Микко щёлкал и щёлкал бойком, будто стрелял в гауптмана.
— Вот, тебе! Вот! Получи! В морду! В башку твою дурную! Я тебя, гадина, когда — нибудь встречу на узенькой дорожке! Ты у меня ещё получишь! И не ты один, всем вам, фашистам, могила будет! Живьём, вас гадов, закопаем!
Но тяжек наган для полуголодного мальчишки, быстро оттянул руки и приклонил их к земле, и сил в пальцах не осталось на курок нажимать.
Присел на корточки, наган, не выпуская из рук, положил на землю. И вдруг, неожиданно для себя заплакал, горько и громко. Повалился, уткнулся лицом в копёшку соломы. Но плачь оказался недолгим, выплеснулся как вода из опрокинутого ведра. А запах соломы, хотя и лежалой, напомнил о поле, о солнышке, о весёлом летнем времени.
Почти каждое лето он уезжал за Псков, к бабушке Ксении, или как её звали деревенские, к Аксиньи. У Миши слова баба и Аксинья слились в одно и получилась Бабаксинья. Родом она, как сама рассказывала, Витебской губернии, Городецкого уезда, Езерищенской волости, деревни Килаши, а фамилия в девичестве — Наумович. Белоруска. На большие праздники в церковь ходила со своими односельчанами за сорок вёрст в псковскую землю, в Невель. Там и познакомилась с Матвеем, единственным сыном зажиточных хозяев. Полюбились они друг другу, и родителям его она, красивая да работящая, приглянулась. Прислали сватов, сыграли свадьбу и переселилась молодуха Ксения к своему суженому под Невель в деревню Козий Брод, что стояла по обеим берегам небольшой речушки впадавшей в Ловать. Характера Матвей был твёрдого, хозяйского, за что платил — работу требовал, но совесть имел и милосердие. Оплошавшим работникам всегда давал возможность промахи свои исправить. А если уж приходилось с кем расставаться, никогда с плеча не рубил, и обставлял всё так, что бы человек сам видел — никто кроме него в случившемся не виноват. В делах был расчётлив, а рассчитав да прикинув всё, заказывал в церкви молебен о даровании успехов в деле начинаемом и проводил рискованные операции. И очень редко промахивался, а по крупному и вовсе впросак никогда не попадал. Характера был миролюбивого, людей знал хорошо, можно сказать, насквозь видел, что не только давало ему возможность вести дела, но и конфликтов избегать.

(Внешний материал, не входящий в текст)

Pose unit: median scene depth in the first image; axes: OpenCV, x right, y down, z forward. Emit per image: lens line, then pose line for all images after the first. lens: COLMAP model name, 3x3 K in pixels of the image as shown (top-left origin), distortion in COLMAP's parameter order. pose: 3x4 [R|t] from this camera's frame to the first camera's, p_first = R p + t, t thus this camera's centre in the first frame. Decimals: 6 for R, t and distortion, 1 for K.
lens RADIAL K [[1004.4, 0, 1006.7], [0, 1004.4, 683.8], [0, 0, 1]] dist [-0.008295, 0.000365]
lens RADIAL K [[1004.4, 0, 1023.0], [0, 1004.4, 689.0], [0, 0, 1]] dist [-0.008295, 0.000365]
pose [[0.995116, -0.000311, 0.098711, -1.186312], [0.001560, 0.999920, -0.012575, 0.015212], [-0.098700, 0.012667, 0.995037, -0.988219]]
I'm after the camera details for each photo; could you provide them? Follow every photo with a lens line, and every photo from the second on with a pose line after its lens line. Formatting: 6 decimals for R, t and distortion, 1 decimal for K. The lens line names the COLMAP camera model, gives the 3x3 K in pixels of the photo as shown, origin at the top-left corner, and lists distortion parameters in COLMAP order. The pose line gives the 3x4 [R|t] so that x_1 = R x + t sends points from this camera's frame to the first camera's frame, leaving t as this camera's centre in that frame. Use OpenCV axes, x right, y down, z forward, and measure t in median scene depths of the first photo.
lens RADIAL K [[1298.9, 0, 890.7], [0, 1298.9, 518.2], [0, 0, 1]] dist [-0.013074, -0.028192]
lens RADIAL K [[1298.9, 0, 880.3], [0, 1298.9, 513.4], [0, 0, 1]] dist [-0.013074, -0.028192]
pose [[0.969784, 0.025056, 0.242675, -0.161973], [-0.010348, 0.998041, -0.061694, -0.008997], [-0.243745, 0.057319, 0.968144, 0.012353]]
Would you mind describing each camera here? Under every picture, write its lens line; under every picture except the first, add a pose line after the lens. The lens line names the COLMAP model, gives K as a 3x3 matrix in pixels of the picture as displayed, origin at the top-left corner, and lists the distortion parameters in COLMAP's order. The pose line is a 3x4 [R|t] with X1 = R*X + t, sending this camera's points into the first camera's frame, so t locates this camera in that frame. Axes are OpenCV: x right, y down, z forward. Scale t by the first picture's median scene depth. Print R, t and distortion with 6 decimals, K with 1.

Потому, когда свершилась революция, односельчане его защищали и комбеды до поры не трогали. Когда же пошло повальное раскулачивание, и защита и доброе отношение односельчан уже не могли быть оградой, что смог продал, оставшееся раздал родне и уехал с женой и дочерью Анной в Петроград.
Устроился работать на железную дорогу. Поначалу помощником составителя, потом составителем поездов стал. А ещё несколько лет спустя, проявил себя усердным и добросовестным работником, а организаторских способностей и хозяйственной жилки ему не занимать, назначили его начальником кондукторского резерва. Но либо не вынесла его натура чиновного духа, либо не принял организм болотного климата северной столицы, стал быстро терять здоровье, «нутром чахнуть», как говорила бабушка Аксинья, и в двадцать пятом году, не дожив до сорока и не выявив врачам истинного своего заболевания, умер. Перед смертью, как ушёл на инвалидность, купил небольшой домик в Козьем Броде и завещал там его похоронить.
Баба Ксения после того три года прожила в Ленинграде, пока Анна не вышла замуж. А как выдала дочь, да увидела, что муж дочери попался серьёзный, спокойный и любящий, благословила на совет да любовь и вернулась в Козий Брод, в домик купленный дедом Матвеем.
В Козьем Броде Мише нравилось больше, чем в пионерском лагере в Тайцах под Ленинградом, где он провёл одну смену — жизнь вольнее. И лето у бабушки теплее и длиннее, чем ленинградское. Холода он, вообще — то, не боялся, но больше любил тепло.